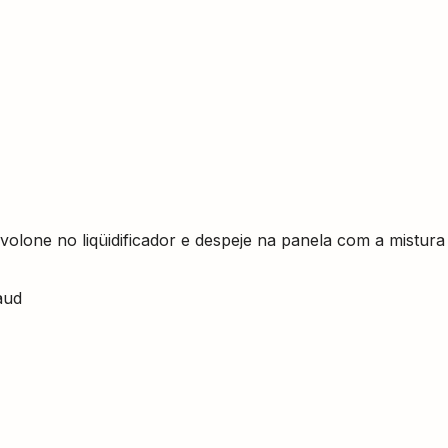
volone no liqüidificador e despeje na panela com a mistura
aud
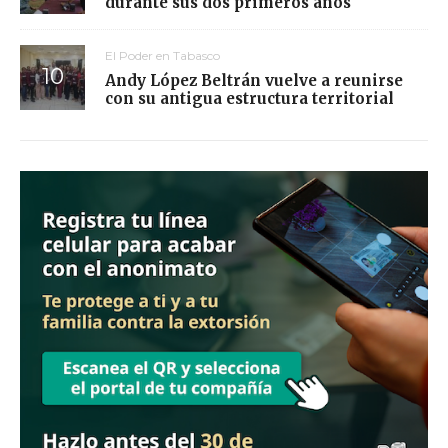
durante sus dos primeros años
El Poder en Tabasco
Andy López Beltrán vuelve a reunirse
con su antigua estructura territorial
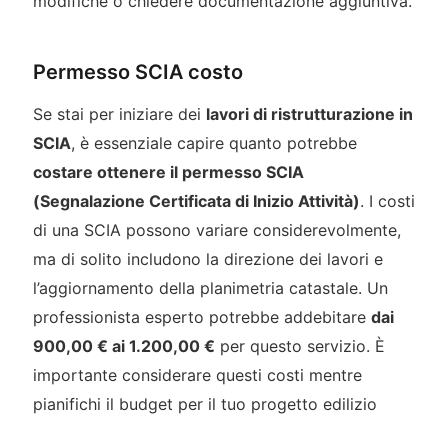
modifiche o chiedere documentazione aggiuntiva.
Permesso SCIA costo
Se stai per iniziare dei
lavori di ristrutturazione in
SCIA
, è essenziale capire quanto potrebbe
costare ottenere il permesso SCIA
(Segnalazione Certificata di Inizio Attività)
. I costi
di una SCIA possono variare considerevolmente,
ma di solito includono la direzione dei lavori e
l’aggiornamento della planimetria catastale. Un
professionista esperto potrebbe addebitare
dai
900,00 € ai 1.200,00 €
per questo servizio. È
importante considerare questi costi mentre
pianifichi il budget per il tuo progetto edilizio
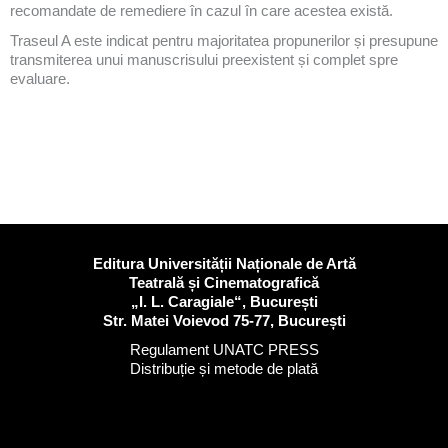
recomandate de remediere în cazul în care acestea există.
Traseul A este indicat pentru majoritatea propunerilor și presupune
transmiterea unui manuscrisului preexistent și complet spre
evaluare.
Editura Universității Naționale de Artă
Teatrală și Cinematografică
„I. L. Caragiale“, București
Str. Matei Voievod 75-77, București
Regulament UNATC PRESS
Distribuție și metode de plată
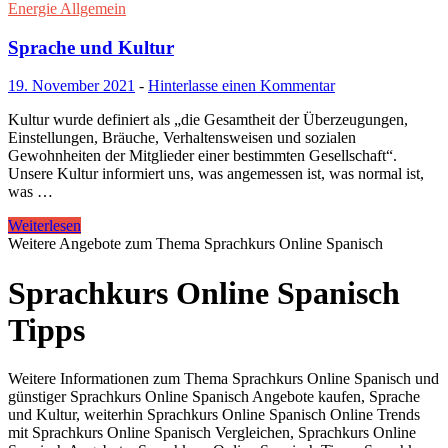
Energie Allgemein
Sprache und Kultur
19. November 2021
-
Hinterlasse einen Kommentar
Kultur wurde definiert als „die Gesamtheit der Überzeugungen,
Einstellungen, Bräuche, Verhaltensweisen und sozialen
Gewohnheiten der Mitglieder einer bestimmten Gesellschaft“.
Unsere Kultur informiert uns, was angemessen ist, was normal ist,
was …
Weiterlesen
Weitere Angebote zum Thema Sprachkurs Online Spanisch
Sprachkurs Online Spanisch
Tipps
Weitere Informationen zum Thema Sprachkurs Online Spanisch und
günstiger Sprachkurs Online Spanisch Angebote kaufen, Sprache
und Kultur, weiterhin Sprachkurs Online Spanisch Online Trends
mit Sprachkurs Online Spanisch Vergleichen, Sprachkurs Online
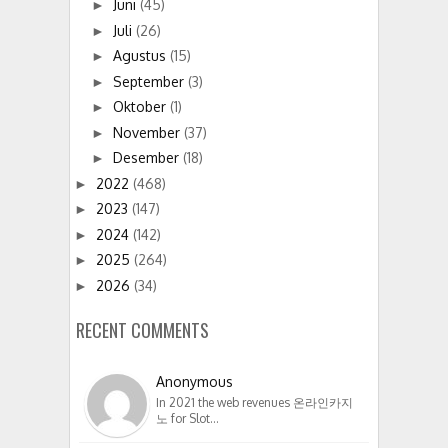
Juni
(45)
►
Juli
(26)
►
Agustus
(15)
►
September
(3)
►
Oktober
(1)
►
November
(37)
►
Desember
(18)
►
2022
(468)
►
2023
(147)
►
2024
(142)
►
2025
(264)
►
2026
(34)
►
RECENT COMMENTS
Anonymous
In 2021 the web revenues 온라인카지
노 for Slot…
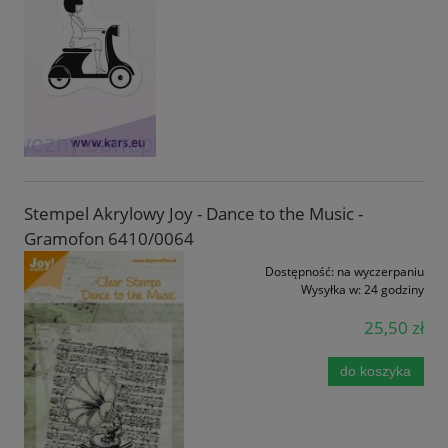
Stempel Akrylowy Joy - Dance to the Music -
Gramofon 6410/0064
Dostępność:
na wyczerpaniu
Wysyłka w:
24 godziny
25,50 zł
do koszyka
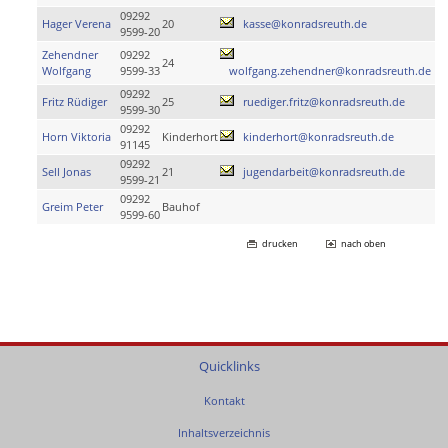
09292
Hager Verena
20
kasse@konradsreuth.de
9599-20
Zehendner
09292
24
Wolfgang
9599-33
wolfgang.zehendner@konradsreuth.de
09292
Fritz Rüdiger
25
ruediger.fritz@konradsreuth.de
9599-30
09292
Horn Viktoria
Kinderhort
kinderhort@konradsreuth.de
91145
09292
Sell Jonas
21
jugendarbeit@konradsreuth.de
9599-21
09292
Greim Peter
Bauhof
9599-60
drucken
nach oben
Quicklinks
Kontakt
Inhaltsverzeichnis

-*-*-

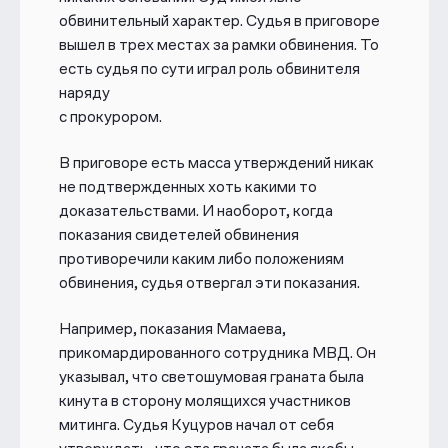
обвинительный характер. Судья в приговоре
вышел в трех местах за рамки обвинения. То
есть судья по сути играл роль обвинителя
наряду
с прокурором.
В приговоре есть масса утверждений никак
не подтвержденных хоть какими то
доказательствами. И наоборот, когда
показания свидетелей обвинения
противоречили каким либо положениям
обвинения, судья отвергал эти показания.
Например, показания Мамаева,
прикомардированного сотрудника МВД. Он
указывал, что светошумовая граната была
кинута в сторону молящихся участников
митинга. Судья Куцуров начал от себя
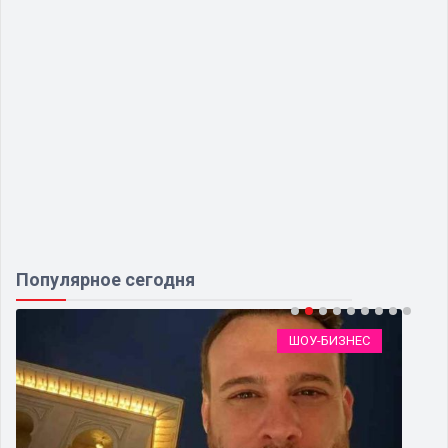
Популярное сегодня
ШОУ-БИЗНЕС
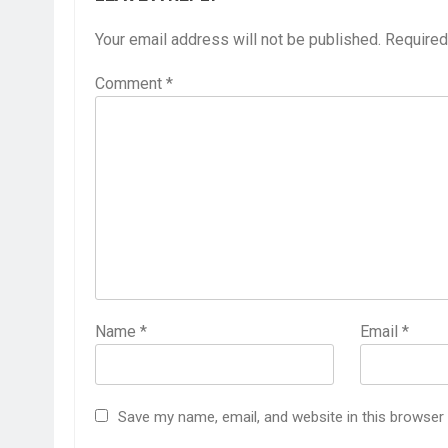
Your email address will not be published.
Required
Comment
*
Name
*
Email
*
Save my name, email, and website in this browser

-*-*-

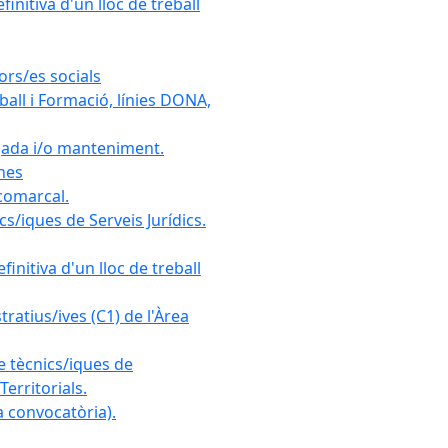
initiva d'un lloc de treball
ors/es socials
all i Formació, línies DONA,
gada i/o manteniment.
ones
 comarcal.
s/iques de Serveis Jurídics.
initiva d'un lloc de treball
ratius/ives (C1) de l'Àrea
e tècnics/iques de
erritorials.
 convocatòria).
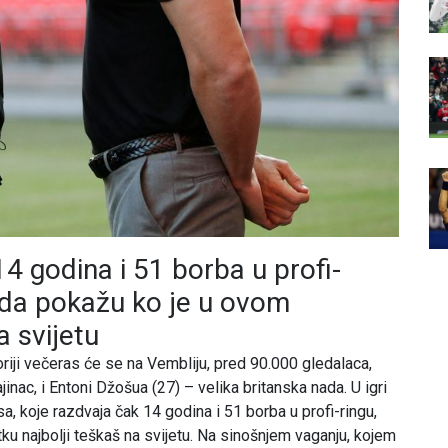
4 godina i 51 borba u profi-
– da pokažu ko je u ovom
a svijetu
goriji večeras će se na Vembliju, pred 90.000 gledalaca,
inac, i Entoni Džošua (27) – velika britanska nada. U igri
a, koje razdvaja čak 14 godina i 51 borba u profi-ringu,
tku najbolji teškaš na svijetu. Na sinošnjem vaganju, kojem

-*-*-

### 課題
上の資料のうち、文字列「Thema」を含む行を数え、その数だけを答えよ。大文字と小文字は区別する。

### 解答
2